As expressões 'esquerda' e 'direita' ganharam significado político no contexto das revoluções liberais do século XVIII, especialmente após a Revolução francesa. Na Assembléia parlamentar francesa, a bancada que ficava à esquerda do presidente da assembléia era formada por um conjunto de membros que lutam por idéias avançadas, em oposição aos membros que se sentavam à direita e defendiam a conservação dos valores e do status quo vigentes.
Na câmara e no senado dos E.U.A., os democratas (tidos como menos conservadores) sentam-se à esquerda, e os republicanos (tidos como mais conservadores), à direita.
Com o passar do tempo a expressão 'esquerda' passou a denominar o conjunto dos indivíduos de uma nação, ou mesmo de uma comunidade supranacional, que acreditam na superioridade dos regimes socialistas ou comunistas sobre outras formas de organização econômico-políticas, especialmente a do capitalismo.
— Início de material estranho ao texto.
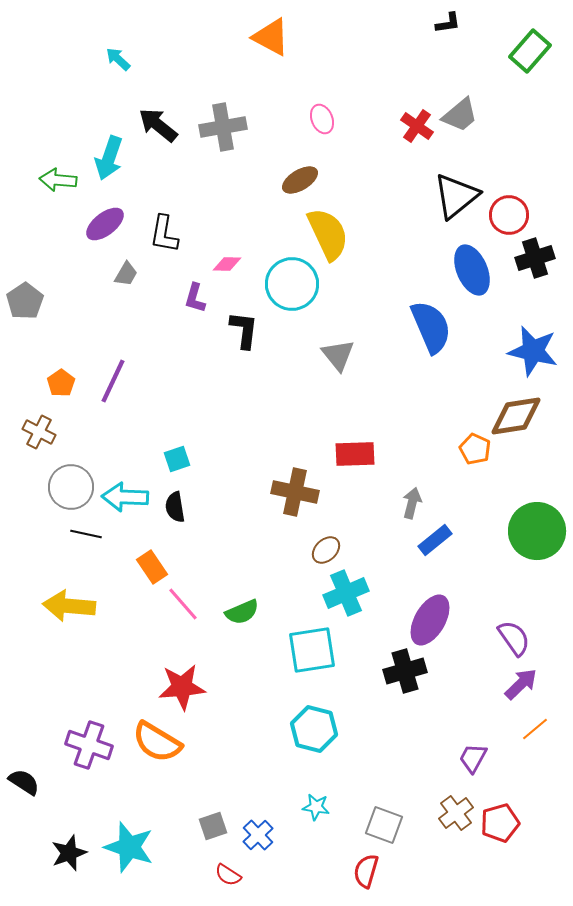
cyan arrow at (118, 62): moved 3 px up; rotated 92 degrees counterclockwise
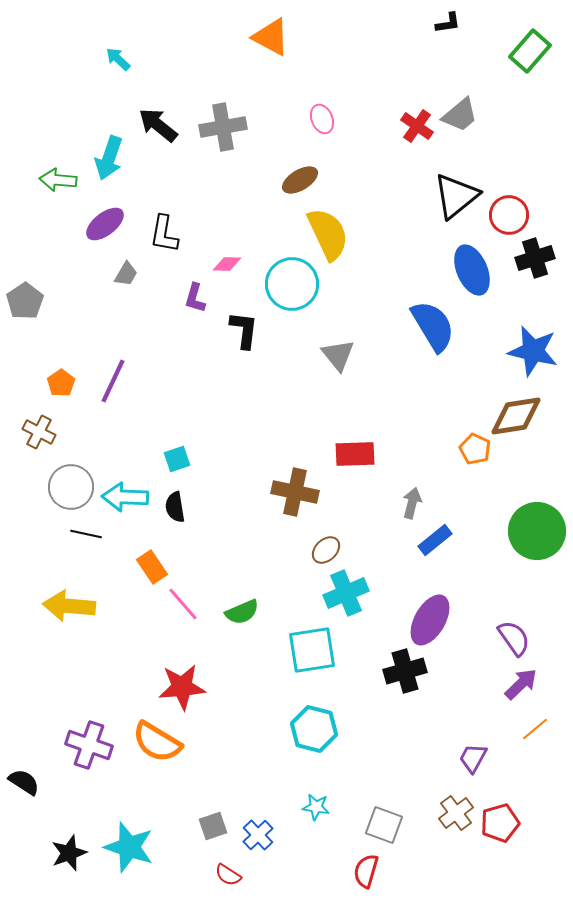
blue semicircle at (431, 327): moved 2 px right, 1 px up; rotated 8 degrees counterclockwise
Os que defendem o regime capitalista, o mercado como regulador de tudo são denominados pelos primeiros de conservadores, membros da direita e, na atualidade, de 'neoliberais'. Os que se vêem como 'esquerda' defendem a intervenção do Estado na economia, advogam que é dever do Estado prover o bem-estar dos cidadãos e têm como uma de suas principais metas acabar com as desigualdades sociais inerentes ao regime capitalista.
Considerando as discussões anteriores, proponha à turma uma pesquisa sobre a mídia alternativa presente na blogosfera brasileira (veja sugestão de alguns sites no item Para saber mais) e, em grande parte, declaradamente de esquerda.
Oriente os grupos a selecionar alguns desses blogs para leitura e análise de artigos políticos e de opinião sobre um tema específico. Oriente-os a pesquisarem também o mesmo tema em artigos publicados nos blogs e sites da imprensa corporativa para que possam comparar as abordagens e perceberem diferenças e/ou semelhanças nelas.
Finalmente, sugira que formulem uma opinião pessoal sobre o que leram e se desejarem que redijam comentários críticos sobre os artigos veiculados pela mídia (corporativa ou alternativa) e os envie aos autores cujos artigos provocaram a redação dos comentários críticos.